**WHAT THE TASK ASKS**
Reproduce word for word the lines between those holding "right hip: (129, 259)" and "right eye: (432, 194)", inclusive, and nothing else from the data below.

**AVAILABLE DATA**
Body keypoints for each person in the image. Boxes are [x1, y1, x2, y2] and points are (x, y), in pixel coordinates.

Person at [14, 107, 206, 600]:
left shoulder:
--
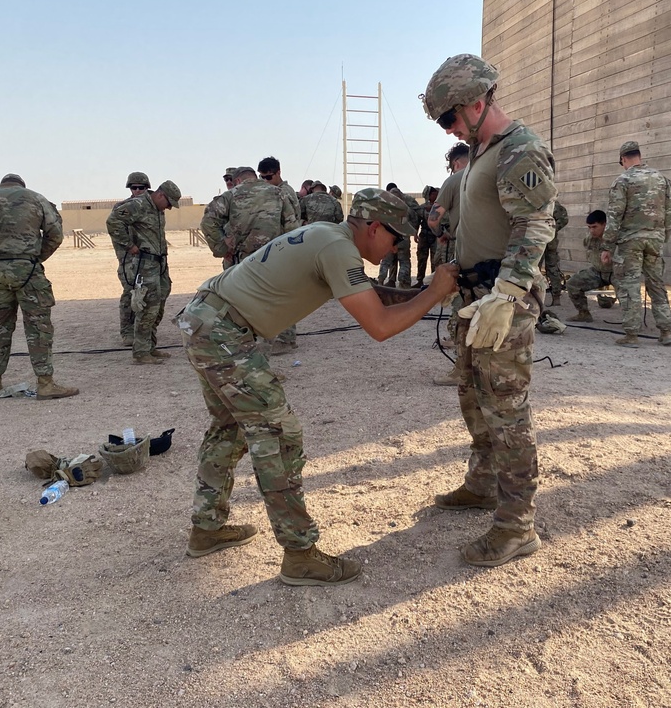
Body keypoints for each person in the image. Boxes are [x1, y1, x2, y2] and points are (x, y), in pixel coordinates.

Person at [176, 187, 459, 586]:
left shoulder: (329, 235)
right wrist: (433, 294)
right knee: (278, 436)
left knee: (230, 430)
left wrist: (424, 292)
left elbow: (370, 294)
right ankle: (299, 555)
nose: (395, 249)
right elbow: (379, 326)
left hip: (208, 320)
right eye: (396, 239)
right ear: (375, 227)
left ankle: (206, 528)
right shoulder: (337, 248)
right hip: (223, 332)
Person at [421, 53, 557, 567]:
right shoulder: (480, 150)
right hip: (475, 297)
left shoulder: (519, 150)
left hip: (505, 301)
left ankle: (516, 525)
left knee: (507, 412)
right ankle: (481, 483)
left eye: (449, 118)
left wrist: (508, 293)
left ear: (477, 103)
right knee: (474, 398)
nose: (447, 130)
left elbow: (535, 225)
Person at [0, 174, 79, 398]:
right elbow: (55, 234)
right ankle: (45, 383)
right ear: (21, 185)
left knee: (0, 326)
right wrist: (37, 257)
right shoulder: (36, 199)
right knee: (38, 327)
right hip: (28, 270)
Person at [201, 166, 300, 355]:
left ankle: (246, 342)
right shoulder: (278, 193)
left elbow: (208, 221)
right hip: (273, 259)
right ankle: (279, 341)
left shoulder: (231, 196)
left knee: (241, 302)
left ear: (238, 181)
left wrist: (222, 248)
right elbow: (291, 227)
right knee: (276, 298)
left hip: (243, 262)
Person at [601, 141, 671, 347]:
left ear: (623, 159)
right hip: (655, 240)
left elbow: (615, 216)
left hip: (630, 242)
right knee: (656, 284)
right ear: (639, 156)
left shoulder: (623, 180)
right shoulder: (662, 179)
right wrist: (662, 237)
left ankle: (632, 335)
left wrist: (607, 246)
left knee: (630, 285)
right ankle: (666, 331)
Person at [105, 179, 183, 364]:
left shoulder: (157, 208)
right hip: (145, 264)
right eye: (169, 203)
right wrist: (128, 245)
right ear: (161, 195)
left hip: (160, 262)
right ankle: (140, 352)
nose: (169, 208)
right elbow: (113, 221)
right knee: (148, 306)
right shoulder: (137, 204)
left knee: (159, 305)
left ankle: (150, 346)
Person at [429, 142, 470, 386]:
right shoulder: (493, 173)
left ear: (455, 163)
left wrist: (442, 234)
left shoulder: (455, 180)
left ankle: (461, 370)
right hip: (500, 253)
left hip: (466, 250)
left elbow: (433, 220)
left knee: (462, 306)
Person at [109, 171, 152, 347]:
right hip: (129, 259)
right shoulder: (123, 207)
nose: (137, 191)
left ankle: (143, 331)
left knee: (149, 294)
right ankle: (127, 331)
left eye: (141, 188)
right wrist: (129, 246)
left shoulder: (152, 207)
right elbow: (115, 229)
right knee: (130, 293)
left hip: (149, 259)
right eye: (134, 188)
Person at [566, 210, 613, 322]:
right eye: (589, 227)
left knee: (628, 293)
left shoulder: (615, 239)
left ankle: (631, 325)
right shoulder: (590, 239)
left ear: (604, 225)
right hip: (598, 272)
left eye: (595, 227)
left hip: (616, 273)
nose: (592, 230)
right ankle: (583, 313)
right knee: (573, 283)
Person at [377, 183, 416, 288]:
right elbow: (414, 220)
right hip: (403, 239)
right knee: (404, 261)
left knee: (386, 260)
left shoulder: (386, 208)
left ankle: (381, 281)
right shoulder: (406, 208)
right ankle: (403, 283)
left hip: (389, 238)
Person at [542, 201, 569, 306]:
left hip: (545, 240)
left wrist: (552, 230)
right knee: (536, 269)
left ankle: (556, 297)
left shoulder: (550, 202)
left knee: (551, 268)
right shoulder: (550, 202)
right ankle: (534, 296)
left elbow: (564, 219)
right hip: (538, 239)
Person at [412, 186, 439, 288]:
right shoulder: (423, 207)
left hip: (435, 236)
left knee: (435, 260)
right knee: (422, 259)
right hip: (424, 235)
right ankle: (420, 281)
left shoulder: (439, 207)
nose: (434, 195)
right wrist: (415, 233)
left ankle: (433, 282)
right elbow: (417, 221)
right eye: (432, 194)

**WRITTEN RESPONSE**
right hip: (129, 259)
right shoulder: (123, 207)
nose: (137, 191)
left ankle: (143, 331)
left knee: (149, 294)
right ankle: (127, 331)
left eye: (141, 188)
right wrist: (129, 246)
left shoulder: (152, 207)
right elbow: (115, 229)
right knee: (130, 293)
left hip: (149, 259)
right eye: (134, 188)
Person at [566, 210, 613, 322]:
right eye: (589, 227)
left knee: (628, 293)
left shoulder: (615, 239)
left ankle: (631, 325)
right shoulder: (590, 239)
left ear: (604, 225)
right hip: (598, 272)
left eye: (595, 227)
left hip: (616, 273)
nose: (592, 230)
right ankle: (583, 313)
right knee: (573, 283)
Person at [377, 183, 416, 288]:
right elbow: (414, 220)
right hip: (403, 239)
right knee: (404, 261)
left knee: (386, 260)
left shoulder: (386, 208)
left ankle: (381, 281)
right shoulder: (406, 208)
right ankle: (403, 283)
left hip: (389, 238)
Person at [542, 201, 569, 306]:
left hip: (545, 240)
left wrist: (552, 230)
right knee: (536, 269)
left ankle: (556, 297)
left shoulder: (550, 202)
left knee: (551, 268)
right shoulder: (550, 202)
right ankle: (534, 296)
left elbow: (564, 219)
right hip: (538, 239)
Person at [412, 186, 439, 288]:
right shoulder: (423, 207)
left hip: (435, 236)
left knee: (435, 260)
right knee: (422, 259)
right hip: (424, 235)
right ankle: (420, 281)
left shoulder: (439, 207)
nose: (434, 195)
right wrist: (415, 233)
left ankle: (433, 282)
right elbow: (417, 221)
right eye: (432, 194)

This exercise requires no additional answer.